# [Exercise directions]
Set down every record below exactly as written.
____________
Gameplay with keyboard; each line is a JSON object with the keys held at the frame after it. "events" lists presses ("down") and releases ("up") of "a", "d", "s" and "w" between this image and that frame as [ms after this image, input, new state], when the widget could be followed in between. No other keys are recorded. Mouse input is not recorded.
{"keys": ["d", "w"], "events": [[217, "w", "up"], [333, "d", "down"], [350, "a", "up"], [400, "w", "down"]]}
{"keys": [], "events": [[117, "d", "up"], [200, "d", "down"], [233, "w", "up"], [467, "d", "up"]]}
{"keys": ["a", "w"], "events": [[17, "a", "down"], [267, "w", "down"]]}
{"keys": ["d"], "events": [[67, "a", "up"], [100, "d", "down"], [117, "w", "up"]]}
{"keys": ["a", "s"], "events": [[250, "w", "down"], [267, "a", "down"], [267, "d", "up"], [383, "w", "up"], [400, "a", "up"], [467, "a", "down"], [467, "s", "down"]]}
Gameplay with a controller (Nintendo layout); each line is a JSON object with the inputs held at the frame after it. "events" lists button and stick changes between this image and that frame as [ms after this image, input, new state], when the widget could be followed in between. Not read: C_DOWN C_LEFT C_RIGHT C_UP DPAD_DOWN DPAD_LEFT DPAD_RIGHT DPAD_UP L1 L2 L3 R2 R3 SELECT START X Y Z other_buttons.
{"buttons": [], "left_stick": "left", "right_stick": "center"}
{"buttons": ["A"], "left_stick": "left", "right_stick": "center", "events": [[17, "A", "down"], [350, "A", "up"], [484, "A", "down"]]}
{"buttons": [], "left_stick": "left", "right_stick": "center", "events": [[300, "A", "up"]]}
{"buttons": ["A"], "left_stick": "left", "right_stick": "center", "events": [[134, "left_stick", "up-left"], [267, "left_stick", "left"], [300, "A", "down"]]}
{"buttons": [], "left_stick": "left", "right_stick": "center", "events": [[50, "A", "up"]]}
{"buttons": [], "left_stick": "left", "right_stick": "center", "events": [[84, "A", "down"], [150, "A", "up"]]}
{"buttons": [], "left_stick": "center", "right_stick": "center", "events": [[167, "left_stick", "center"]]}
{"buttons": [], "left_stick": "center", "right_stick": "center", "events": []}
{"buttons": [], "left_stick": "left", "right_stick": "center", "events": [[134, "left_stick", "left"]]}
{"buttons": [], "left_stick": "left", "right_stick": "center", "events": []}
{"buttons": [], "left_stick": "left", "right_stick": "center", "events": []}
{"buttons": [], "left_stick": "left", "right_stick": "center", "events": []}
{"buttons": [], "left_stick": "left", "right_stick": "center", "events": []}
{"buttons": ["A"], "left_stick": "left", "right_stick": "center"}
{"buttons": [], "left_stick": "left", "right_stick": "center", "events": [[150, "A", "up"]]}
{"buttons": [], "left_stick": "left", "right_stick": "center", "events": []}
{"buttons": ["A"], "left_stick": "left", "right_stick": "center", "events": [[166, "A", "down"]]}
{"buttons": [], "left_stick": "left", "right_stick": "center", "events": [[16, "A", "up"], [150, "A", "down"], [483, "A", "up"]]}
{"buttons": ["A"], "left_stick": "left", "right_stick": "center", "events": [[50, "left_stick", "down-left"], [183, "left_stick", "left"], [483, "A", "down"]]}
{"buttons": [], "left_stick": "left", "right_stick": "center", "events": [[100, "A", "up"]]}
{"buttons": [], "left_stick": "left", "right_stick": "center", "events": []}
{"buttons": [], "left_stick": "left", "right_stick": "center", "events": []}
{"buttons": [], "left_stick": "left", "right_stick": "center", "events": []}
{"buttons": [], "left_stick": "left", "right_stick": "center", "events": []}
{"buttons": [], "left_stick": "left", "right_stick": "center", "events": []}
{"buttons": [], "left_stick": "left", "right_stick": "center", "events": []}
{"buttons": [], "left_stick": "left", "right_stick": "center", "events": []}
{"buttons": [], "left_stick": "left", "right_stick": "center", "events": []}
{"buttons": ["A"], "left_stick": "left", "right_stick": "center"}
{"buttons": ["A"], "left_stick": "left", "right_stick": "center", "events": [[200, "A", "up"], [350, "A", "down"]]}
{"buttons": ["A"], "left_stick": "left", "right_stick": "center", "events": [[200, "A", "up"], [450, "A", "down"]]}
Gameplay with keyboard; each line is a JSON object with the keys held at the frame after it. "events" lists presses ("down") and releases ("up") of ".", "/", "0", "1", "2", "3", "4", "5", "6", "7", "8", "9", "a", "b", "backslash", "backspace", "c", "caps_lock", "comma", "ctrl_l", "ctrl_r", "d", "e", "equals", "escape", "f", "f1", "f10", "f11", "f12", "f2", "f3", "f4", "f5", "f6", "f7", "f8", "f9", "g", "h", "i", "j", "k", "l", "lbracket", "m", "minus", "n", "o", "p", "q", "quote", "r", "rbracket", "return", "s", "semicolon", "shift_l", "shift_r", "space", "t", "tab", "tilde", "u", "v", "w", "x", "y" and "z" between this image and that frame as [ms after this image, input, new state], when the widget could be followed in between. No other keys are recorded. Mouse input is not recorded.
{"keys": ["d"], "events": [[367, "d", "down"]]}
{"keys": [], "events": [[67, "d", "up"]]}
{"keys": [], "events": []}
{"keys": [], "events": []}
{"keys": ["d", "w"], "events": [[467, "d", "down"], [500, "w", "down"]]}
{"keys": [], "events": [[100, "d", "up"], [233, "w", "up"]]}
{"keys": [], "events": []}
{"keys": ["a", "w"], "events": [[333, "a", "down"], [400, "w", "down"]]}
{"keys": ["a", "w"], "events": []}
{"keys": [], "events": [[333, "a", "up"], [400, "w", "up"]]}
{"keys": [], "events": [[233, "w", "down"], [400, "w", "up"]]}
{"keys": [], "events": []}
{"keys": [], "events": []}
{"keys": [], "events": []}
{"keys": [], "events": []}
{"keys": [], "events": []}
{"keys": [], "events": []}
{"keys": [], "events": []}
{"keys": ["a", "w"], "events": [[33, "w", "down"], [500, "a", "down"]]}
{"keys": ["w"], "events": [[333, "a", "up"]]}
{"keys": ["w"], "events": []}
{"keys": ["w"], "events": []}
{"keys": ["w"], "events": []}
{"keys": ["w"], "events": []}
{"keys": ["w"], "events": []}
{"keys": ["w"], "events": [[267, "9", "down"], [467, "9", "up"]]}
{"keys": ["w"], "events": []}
____________
# [Answer section]
Gameplay with keyboard; each line is a JSON object with the keys held at the frame after it. "events" lists presses ("down") and releases ("up") of "a", "d", "s" and "w" between this image and that frame as [ms after this image, input, new state], when the widget could be followed in between. No other keys are recorded. Mouse input is not recorded.
{"keys": ["d", "w"], "events": [[217, "w", "up"], [333, "d", "down"], [350, "a", "up"], [400, "w", "down"]]}
{"keys": [], "events": [[117, "d", "up"], [200, "d", "down"], [233, "w", "up"], [467, "d", "up"]]}
{"keys": ["a", "w"], "events": [[17, "a", "down"], [267, "w", "down"]]}
{"keys": ["d"], "events": [[67, "a", "up"], [100, "d", "down"], [117, "w", "up"]]}
{"keys": ["a", "s"], "events": [[250, "w", "down"], [267, "a", "down"], [267, "d", "up"], [383, "w", "up"], [400, "a", "up"], [467, "a", "down"], [467, "s", "down"]]}
Gameplay with a controller (Nintendo layout); each line is a JSON object with the inputs held at the frame after it. "events" lists button and stick changes between this image and that frame as [ms after this image, input, new state], when the widget could be followed in between. Not read: C_DOWN C_LEFT C_RIGHT C_UP DPAD_DOWN DPAD_LEFT DPAD_RIGHT DPAD_UP L1 L2 L3 R2 R3 SELECT START X Y Z other_buttons.
{"buttons": [], "left_stick": "left", "right_stick": "center"}
{"buttons": ["A"], "left_stick": "left", "right_stick": "center", "events": [[17, "A", "down"], [350, "A", "up"], [484, "A", "down"]]}
{"buttons": [], "left_stick": "left", "right_stick": "center", "events": [[300, "A", "up"]]}
{"buttons": ["A"], "left_stick": "left", "right_stick": "center", "events": [[134, "left_stick", "up-left"], [267, "left_stick", "left"], [300, "A", "down"]]}
{"buttons": [], "left_stick": "left", "right_stick": "center", "events": [[50, "A", "up"]]}
{"buttons": [], "left_stick": "left", "right_stick": "center", "events": [[84, "A", "down"], [150, "A", "up"]]}
{"buttons": [], "left_stick": "center", "right_stick": "center", "events": [[167, "left_stick", "center"]]}
{"buttons": [], "left_stick": "center", "right_stick": "center", "events": []}
{"buttons": [], "left_stick": "left", "right_stick": "center", "events": [[134, "left_stick", "left"]]}
{"buttons": [], "left_stick": "left", "right_stick": "center", "events": []}
{"buttons": [], "left_stick": "left", "right_stick": "center", "events": []}
{"buttons": [], "left_stick": "left", "right_stick": "center", "events": []}
{"buttons": [], "left_stick": "left", "right_stick": "center", "events": []}
{"buttons": ["A"], "left_stick": "left", "right_stick": "center"}
{"buttons": [], "left_stick": "left", "right_stick": "center", "events": [[150, "A", "up"]]}
{"buttons": [], "left_stick": "left", "right_stick": "center", "events": []}
{"buttons": ["A"], "left_stick": "left", "right_stick": "center", "events": [[166, "A", "down"]]}
{"buttons": [], "left_stick": "left", "right_stick": "center", "events": [[16, "A", "up"], [150, "A", "down"], [483, "A", "up"]]}
{"buttons": ["A"], "left_stick": "left", "right_stick": "center", "events": [[50, "left_stick", "down-left"], [183, "left_stick", "left"], [483, "A", "down"]]}
{"buttons": [], "left_stick": "left", "right_stick": "center", "events": [[100, "A", "up"]]}
{"buttons": [], "left_stick": "left", "right_stick": "center", "events": []}
{"buttons": [], "left_stick": "left", "right_stick": "center", "events": []}
{"buttons": [], "left_stick": "left", "right_stick": "center", "events": []}
{"buttons": [], "left_stick": "left", "right_stick": "center", "events": []}
{"buttons": [], "left_stick": "left", "right_stick": "center", "events": []}
{"buttons": [], "left_stick": "left", "right_stick": "center", "events": []}
{"buttons": [], "left_stick": "left", "right_stick": "center", "events": []}
{"buttons": [], "left_stick": "left", "right_stick": "center", "events": []}
{"buttons": ["A"], "left_stick": "left", "right_stick": "center"}
{"buttons": ["A"], "left_stick": "left", "right_stick": "center", "events": [[200, "A", "up"], [350, "A", "down"]]}
{"buttons": ["A"], "left_stick": "left", "right_stick": "center", "events": [[200, "A", "up"], [450, "A", "down"]]}
Gameplay with keyboard; each line is a JSON object with the keys held at the frame after it. "events" lists presses ("down") and releases ("up") of ".", "/", "0", "1", "2", "3", "4", "5", "6", "7", "8", "9", "a", "b", "backslash", "backspace", "c", "caps_lock", "comma", "ctrl_l", "ctrl_r", "d", "e", "equals", "escape", "f", "f1", "f10", "f11", "f12", "f2", "f3", "f4", "f5", "f6", "f7", "f8", "f9", "g", "h", "i", "j", "k", "l", "lbracket", "m", "minus", "n", "o", "p", "q", "quote", "r", "rbracket", "return", "s", "semicolon", "shift_l", "shift_r", "space", "t", "tab", "tilde", "u", "v", "w", "x", "y" and "z" between this image and that frame as [ms after this image, input, new state], when the widget could be followed in between. No other keys are recorded. Mouse input is not recorded.
{"keys": ["d"], "events": [[367, "d", "down"]]}
{"keys": [], "events": [[67, "d", "up"]]}
{"keys": [], "events": []}
{"keys": [], "events": []}
{"keys": ["d", "w"], "events": [[467, "d", "down"], [500, "w", "down"]]}
{"keys": [], "events": [[100, "d", "up"], [233, "w", "up"]]}
{"keys": [], "events": []}
{"keys": ["a", "w"], "events": [[333, "a", "down"], [400, "w", "down"]]}
{"keys": ["a", "w"], "events": []}
{"keys": [], "events": [[333, "a", "up"], [400, "w", "up"]]}
{"keys": [], "events": [[233, "w", "down"], [400, "w", "up"]]}
{"keys": [], "events": []}
{"keys": [], "events": []}
{"keys": [], "events": []}
{"keys": [], "events": []}
{"keys": [], "events": []}
{"keys": [], "events": []}
{"keys": [], "events": []}
{"keys": ["a", "w"], "events": [[33, "w", "down"], [500, "a", "down"]]}
{"keys": ["w"], "events": [[333, "a", "up"]]}
{"keys": ["w"], "events": []}
{"keys": ["w"], "events": []}
{"keys": ["w"], "events": []}
{"keys": ["w"], "events": []}
{"keys": ["w"], "events": []}
{"keys": ["w"], "events": [[267, "9", "down"], [467, "9", "up"]]}
{"keys": ["w"], "events": []}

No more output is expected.